Sumado al concepto de redes, se denominan como 2.0 porque quienes las dirigen ya son la “segunda generación” dentro de las familias narco. Estas nuevas generaciones, además, se mueven con menos “códigos” y más violencia que sus predecesores. Y también con nuevas modalidades, como la padecida en el día de ayer en el conurbano de la provincia de Buenos Aires.
Hasta el momento no se había visto este tipo de método para ajustar cuentas entre bandas que buscan controlar, no sólo el mismo territorio, sino también el mismo mercado. Si bien esto aún no está comprobado, es la principal hipótesis que manejan los investigadores. Estas modalidades son copiadas de los más grandes carteles internacionales, que no solo exportan su producto, sino también sus métodos.
Otro ejemplo de ello es lo acontecido en Rosario, donde un casamiento sirvió como pantalla para la negociación de la distribución, los mercados y el valor narcótico de la hidrovía. Frente a esta realidad, se puede abrir una nueva forma de confrontación entre bandas. El exterminio del poder narco como regla, cuando se trate de defender el territorio y el mercado. El estado de anomia y barbarie no es más que el epílogo de la ausencia de una lucha federal contra el narcotráfico.
Todavía se corre detrás del delito, en vez de que las políticas apunten a prevenirlo. Todo es reactivo cuando el programa debe ser proactivo. En este punto también es importante resaltar el confuso discurso de algunos dirigentes con respecto a la posible legalización de las sustancias, aspecto en el que suele pecarse de ignorancia. Esta situación no debería habilitar la irresponsabilidad de legalizar las drogas.
La obligación y el deber del Estado es dar una lucha proactiva contra el narcotráfico para debilitar al mismo tiempo al narcomenudeo. Los caminos son lucha, prevención, concientización, tratamiento. Porque, así como las luchas contra el narcotráfico y el narcomenudeo deben ser complementarias, también es cierto que deben darse al unísono los trabajos sobre la oferta y la demanda.

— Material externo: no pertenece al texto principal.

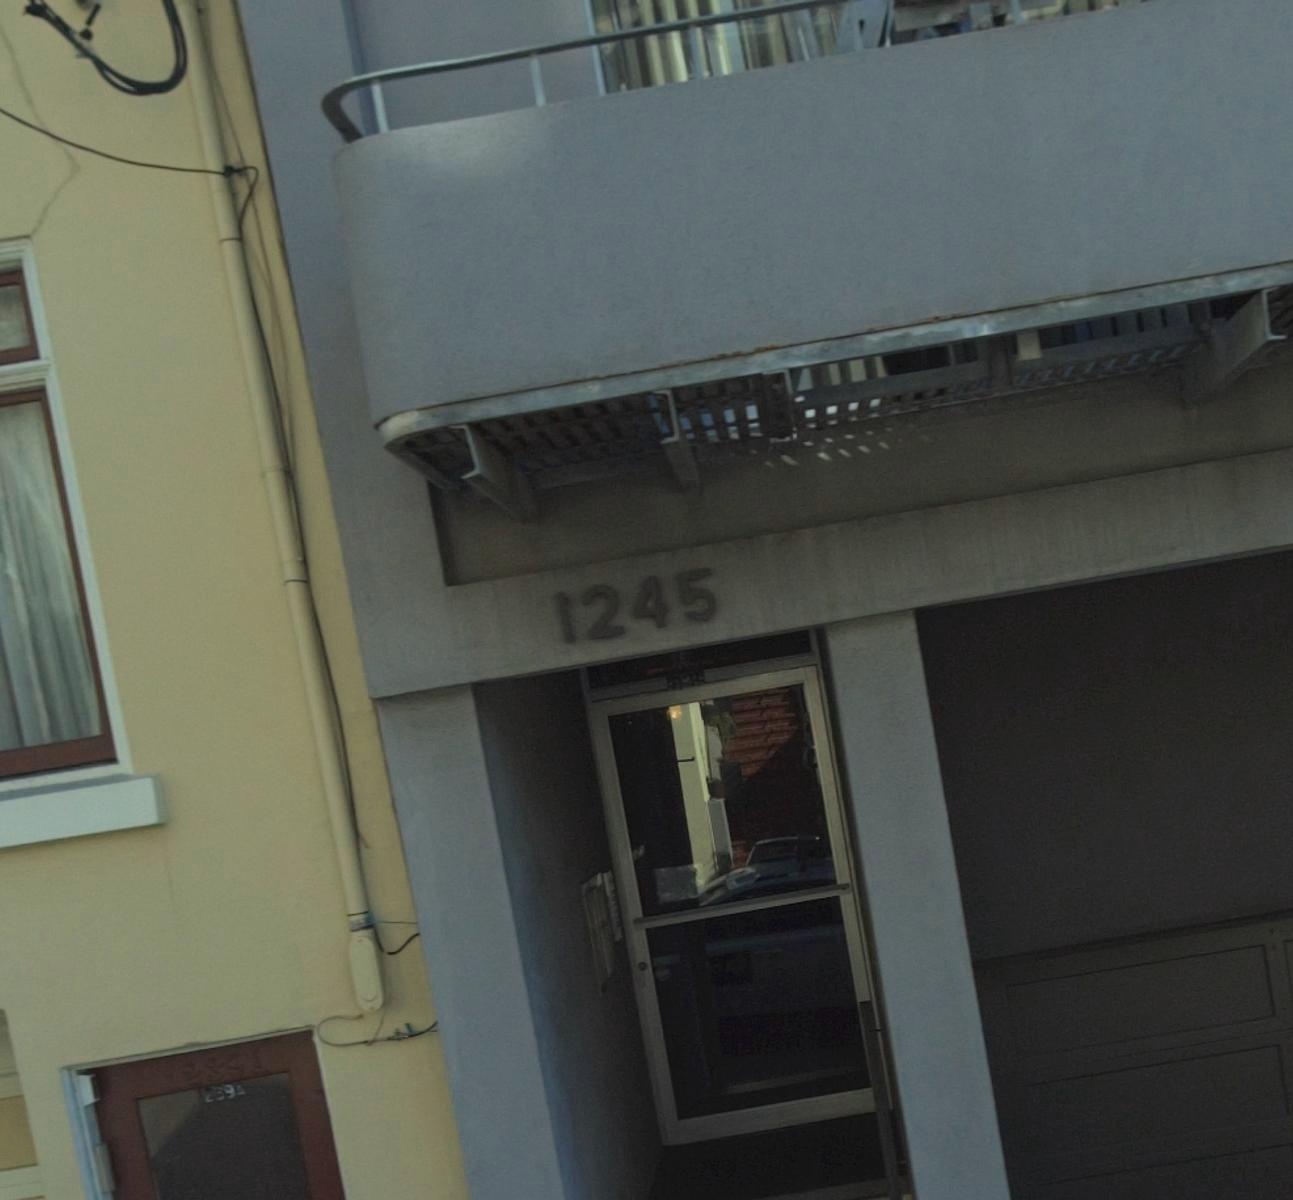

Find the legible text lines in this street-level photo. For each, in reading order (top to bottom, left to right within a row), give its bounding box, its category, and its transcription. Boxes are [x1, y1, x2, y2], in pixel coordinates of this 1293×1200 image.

[546, 561, 724, 650] StreetNumber: 1245
[160, 1046, 278, 1093] StreetNumber: 1239A
[193, 1079, 249, 1107] StreetNumber: 1239A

El Estado debe ser garantía de seguridad ciudadana y sanitaria mediante políticas públicas. No regular el delito institucionalmente. Plantear la regulación estatal de las drogas es desconocer los vacíos y vicios del estado. Es, a su vez, desconocer que al narcotráfico esa regulación no le quitará poder porque hay, además del ecosistema de lavado de activos, una masa consumista que no quiere ser regulada. Sus antecedentes claros de degradación legal están en el alcohol.